Creating a chain of evidence can help you demonstrate the value of a program through its entire system using qualitative and quantitative data, when it is not easy or possible to go to the end source to find evidence of program outputs.
We are currently conducting an evaluation of The Climate Reality Project for the Australian Conservation Foundation (ACF). The Project has been running in Australian since 2006. Its objectives are to build public understanding and support for action on climate change, and to further political will. The Project relies on a ‘snowball’ mode of impact. Individuals attend a three-day intensive training program about the impact of climate change (delivered personally by Al Gore), and are supported by ACF to go out into their communities to educate and engage people about the impact of climate change on our society.
The Climate Reality Project supports the work of close to 450 presenters in Australia. One in 62 Australians have attended a presentation or discussion about climate change from someone who has participated in the Project.
Ideally, the evaluation would involve going to the source––the end-user––the community––to explore the extent to which community attitudes and behaviour have changed as a result of the Project, along with the influence it has had on political policy. But this would require population-based surveys, amongst other things. And as with all projects, there were limitations on time and budget, so this was not feasible.
Instead, we adopted a ‘chain of evidence approach’, as outlined by the Kirkpatrick model of evaluation. Donald Kirkpatrick, Professor Emeritus, University of Wisconsin, first published his theory in 1959 and his theory has become one of the most widely used and popular models for the evaluation of training and learning.

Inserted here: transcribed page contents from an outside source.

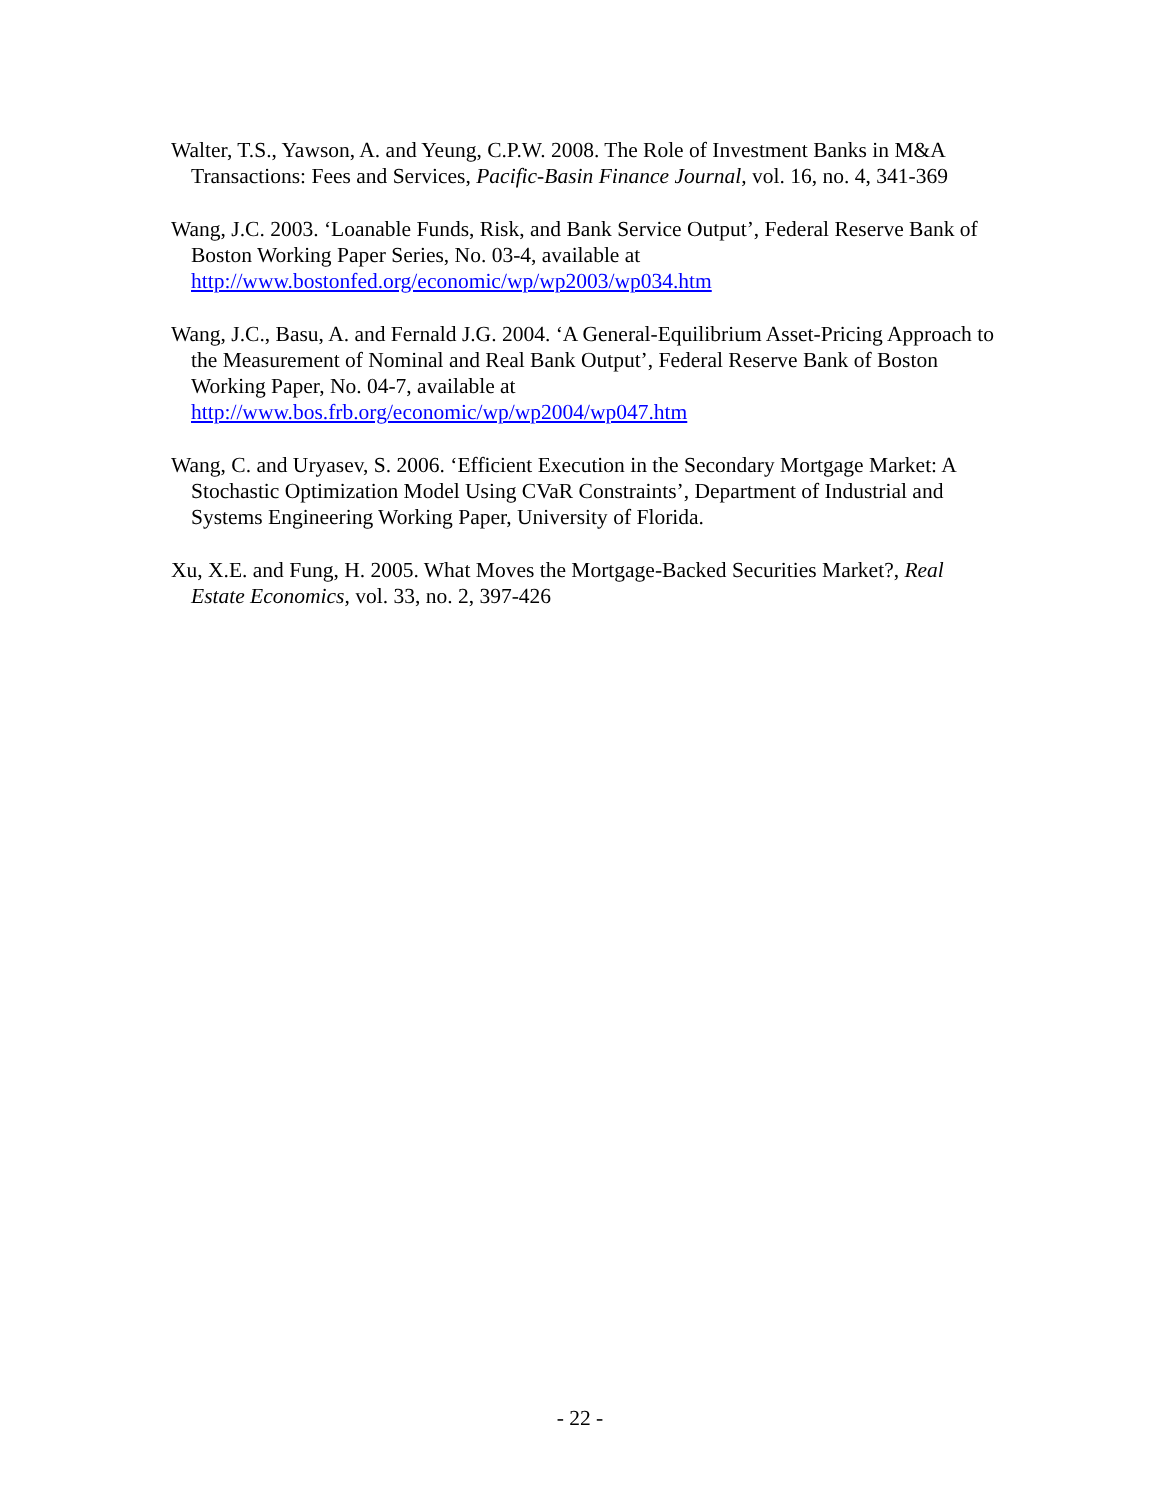Walter, T.S., Yawson, A. and Yeung, C.P.W. 2008. The Role of Investment Banks in M&A Transactions: Fees and Services, Pacific-Basin Finance Journal, vol. 16, no. 4, 341-369
Wang, J.C. 2003. ‘Loanable Funds, Risk, and Bank Service Output’, Federal Reserve Bank of Boston Working Paper Series, No. 03-4, available at http://www.bostonfed.org/economic/wp/wp2003/wp034.htm
Wang, J.C., Basu, A. and Fernald J.G. 2004. ‘A General-Equilibrium Asset-Pricing Approach to the Measurement of Nominal and Real Bank Output’, Federal Reserve Bank of Boston Working Paper, No. 04-7, available at http://www.bos.frb.org/economic/wp/wp2004/wp047.htm
Wang, C. and Uryasev, S. 2006. ‘Efficient Execution in the Secondary Mortgage Market: A Stochastic Optimization Model Using CVaR Constraints’, Department of Industrial and Systems Engineering Working Paper, University of Florida.
Xu, X.E. and Fung, H. 2005. What Moves the Mortgage-Backed Securities Market?, Real Estate Economics, vol. 33, no. 2, 397-426
- 22 -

This approach involves using self-reporting mechanisms from participants, combined with available program participation and output data held by ACF. Using the ‘chain of evidence’ Kirkpatrick Model of evaluation, through self-reporting, we explored the the following:
To what degree participants react favourably to the training. It includes the degree to which participants are actively involved in and contributing to the experience. It also involves the degree to which training participants will have the opportunity to use or apply what they learned in training.
The extent to which participants acquire the intended knowledge (they know the relevant information), skills (they can do it right now), attitudes (they believe it will be worthwhile to do on the job), confidence (they think they can do it on the job) and commitment (they intend to do it on the job) based on their participation in the training event.
The degree to which participants apply what they learned during training when they are out in their communities. For this to occur, there need to be processes and systems in place that reinforce, encourage and reward performance of critical behaviours in the community.
To what degree outcomes occur as a result of the training event and subsequent reinforcement. This relies on self-reporting by participants, and validation of outcomes and facts presented.
One of the main limitations with a chain of approach method of evaluation is that we are relying on accurate and honest self-reporting of people, which, by its nature, is subjective. But, combined with accurate and current program participation and outcomes data, this approach is useful when there are limitations on time and budget.